Task goal:
Display each line of the records below that includes the word "chart", copied in full.

Source information START

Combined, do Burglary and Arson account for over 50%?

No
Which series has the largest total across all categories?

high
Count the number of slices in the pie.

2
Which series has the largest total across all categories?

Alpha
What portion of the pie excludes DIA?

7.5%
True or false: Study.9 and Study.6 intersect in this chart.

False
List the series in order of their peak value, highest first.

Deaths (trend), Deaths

Source information END
Source information START

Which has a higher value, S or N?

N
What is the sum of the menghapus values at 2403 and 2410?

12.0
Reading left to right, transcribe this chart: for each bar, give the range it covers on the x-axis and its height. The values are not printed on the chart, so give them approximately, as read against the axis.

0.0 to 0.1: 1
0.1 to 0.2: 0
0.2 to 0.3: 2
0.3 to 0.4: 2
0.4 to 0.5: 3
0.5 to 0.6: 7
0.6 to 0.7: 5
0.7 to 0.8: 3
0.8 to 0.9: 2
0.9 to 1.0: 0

Source information END

Response for this exercise:
True or false: Study.9 and Study.6 intersect in this chart.
Reading left to right, transcribe this chart: for each bar, give the range it covers on the x-axis and its height. The values are not printed on the chart, so give them approximately, as read against the axis.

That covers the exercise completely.